Die juristische Presseschau vom 23. September 2020: EuGH zu Airbnb-Umwand­lungen / EuGH zu AKW-Sub­ven­tionen / Ums­trit­tener Immuni­täts­aus­weis

23.09.2020

Der EuGH akzeptiert eine staatliche Genehmigungspflicht für die Umwandlung von Miet- in Ferienwohnungen. Außerdem billigt der EuGH Subventionen für Atomkraftwerke. Der Ethikrat ist in seiner Haltung zu einem Immunitätspass gespalten.

Thema des Tages

EuGH zu Airbnb-Umwandlungen: Es verstößt nicht gegen die EU-Dienstleistungsfreiheit, wenn die Umwandlung von Mietwohnungen in Airbnb- oder Ferienwohnungen unter Genehmigungsvorbehalt gestellt wird. Das entschied jetzt der Europäische Gerichtshof in einem Vorabentscheidungsverfahren, bei dem er eine gesetzliche Regelung in Frankreich prüfte. Eine Genehmigungspflicht könne gerechtfertigt sein, weil der Schutz vor Umwandlung von Mietwohnungen ein zwingender Grund des Allgemeinwohls sei. Da die Genehmigungspflicht nur in größeren Städten gilt, sei sie auch verhältnismäßig. Es berichten LTO und taz (Christian Rath). Die FAZ (Christian Schubert/Jan Hauser) berichtet zudem, dass es in Frankfurt eine Ferienwohnungs-Satzung mit ähnlichen Beschränkungen gebe. 

Rechtspolitik

Abmahnungen: Rechtsanwalt Oliver Löffel kritisiert in der FAZ die vom Bundestag vor zwei Wochen beschlossenen Regeln gegen Abmahnmissbrauch. Sie begünstigten Marktteilnehmer, die sich bewusst nicht an Regeln halten. Online-Händler würden gegenüber stationären Händlern bevorzugt, ebenso ausländische Händler gegenüber deutschen Händlern. Löffel hofft jetzt auf den Bundesrat.

Geldwäsche: CDU/CSU und Polizeiexperten kritsieren laut focus.de (Ulf Lüdeke) die von Justiz- und Finanzministerium geplante Änderung des Geldwäscherechts in zwei Punkten. Mit dem Wegfall des Tatbestands der "leichtfertigen Geldwäsche" könnte die Hälfte der bisherigen Delikte nicht mehr strafrechtlich verfolgt werden. Außerdem werde die Einziehung von Geld- und Vermögenswerten unklarer Herkunft erschwert. 

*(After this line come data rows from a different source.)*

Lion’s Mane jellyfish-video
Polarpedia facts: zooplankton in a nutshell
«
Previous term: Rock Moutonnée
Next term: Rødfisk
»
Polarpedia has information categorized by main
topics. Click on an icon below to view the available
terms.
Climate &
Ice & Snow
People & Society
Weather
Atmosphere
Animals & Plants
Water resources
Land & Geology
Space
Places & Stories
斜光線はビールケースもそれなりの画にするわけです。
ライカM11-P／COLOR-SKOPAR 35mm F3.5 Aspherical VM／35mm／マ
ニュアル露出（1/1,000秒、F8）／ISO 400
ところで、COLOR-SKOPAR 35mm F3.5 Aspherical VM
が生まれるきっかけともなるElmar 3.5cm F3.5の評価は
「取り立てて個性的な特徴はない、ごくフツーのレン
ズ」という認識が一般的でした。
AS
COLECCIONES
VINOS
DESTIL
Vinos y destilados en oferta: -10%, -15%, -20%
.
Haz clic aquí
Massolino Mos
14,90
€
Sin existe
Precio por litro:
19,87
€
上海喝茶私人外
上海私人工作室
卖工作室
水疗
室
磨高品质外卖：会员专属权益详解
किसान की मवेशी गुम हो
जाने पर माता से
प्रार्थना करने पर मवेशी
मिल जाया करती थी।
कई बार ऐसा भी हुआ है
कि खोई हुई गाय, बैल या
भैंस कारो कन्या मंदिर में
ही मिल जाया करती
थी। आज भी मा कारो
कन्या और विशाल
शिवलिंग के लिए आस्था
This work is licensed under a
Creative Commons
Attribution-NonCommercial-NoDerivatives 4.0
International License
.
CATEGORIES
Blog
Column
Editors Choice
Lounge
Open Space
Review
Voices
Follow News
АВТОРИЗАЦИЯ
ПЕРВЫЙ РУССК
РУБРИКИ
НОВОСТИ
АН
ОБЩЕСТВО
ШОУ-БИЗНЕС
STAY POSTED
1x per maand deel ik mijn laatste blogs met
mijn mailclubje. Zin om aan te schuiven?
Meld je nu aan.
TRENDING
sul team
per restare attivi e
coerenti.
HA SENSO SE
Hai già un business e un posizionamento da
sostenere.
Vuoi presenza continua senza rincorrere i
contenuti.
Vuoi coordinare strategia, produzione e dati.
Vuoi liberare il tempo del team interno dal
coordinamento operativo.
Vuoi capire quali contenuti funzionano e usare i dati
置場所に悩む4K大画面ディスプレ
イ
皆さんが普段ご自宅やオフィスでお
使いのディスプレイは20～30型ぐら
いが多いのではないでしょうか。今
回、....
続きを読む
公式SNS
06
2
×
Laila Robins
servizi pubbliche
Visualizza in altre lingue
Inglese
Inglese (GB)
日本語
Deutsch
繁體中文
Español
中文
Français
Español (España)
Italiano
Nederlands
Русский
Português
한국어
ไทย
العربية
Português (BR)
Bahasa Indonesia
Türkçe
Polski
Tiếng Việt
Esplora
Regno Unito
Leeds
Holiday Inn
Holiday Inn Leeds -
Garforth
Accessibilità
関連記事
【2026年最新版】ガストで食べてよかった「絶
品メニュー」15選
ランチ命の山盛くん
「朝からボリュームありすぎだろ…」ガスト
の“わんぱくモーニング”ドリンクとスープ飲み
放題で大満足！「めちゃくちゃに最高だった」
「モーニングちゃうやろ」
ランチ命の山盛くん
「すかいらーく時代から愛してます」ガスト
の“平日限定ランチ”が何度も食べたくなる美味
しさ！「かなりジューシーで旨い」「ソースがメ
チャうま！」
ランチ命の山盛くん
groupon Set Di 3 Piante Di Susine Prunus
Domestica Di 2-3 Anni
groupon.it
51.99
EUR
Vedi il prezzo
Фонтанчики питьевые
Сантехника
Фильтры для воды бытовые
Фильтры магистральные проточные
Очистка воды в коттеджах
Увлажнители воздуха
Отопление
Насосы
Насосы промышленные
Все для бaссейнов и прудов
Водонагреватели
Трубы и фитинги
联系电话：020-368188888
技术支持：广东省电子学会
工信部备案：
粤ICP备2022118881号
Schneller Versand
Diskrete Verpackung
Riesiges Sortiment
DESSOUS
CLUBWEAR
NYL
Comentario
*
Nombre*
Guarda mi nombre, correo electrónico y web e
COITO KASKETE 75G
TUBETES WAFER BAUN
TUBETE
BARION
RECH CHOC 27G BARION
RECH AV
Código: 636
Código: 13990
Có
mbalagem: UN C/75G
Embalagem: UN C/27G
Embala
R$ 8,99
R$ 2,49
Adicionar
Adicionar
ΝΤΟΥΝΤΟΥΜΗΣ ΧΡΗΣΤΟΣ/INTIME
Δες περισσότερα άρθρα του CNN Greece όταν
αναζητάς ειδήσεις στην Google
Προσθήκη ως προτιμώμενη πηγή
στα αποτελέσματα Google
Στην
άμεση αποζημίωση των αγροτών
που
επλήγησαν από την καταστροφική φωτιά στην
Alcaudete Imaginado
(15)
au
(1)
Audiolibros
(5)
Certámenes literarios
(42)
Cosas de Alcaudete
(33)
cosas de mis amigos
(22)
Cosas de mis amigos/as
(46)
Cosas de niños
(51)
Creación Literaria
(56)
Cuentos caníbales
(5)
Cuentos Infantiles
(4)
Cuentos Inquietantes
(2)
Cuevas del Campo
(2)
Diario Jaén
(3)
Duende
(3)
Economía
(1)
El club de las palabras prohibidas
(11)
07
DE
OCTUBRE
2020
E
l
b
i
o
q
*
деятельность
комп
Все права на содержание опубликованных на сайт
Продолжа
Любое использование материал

Corona-Impfstoff: Junior-Professorin Annika Klafki befasst sich auf dem Verfassungsblog mit der von Gesundheitsminister Jens Spahn (CDU) geplanten Regelung der Verteilung mutmaßlich knapper Corona-Impfstoffe. Sie begrüßt, dass eine politische Entscheidung angestrebt wird, hält aber die Verordnungsermächtigung in § 5 Abs. 2 Nr. 4 lit. c Infektionsschutzgesetz für zu vage und schlägt eine konkretere Verordnungsermächtigung nach Schweizer Vorbild vor.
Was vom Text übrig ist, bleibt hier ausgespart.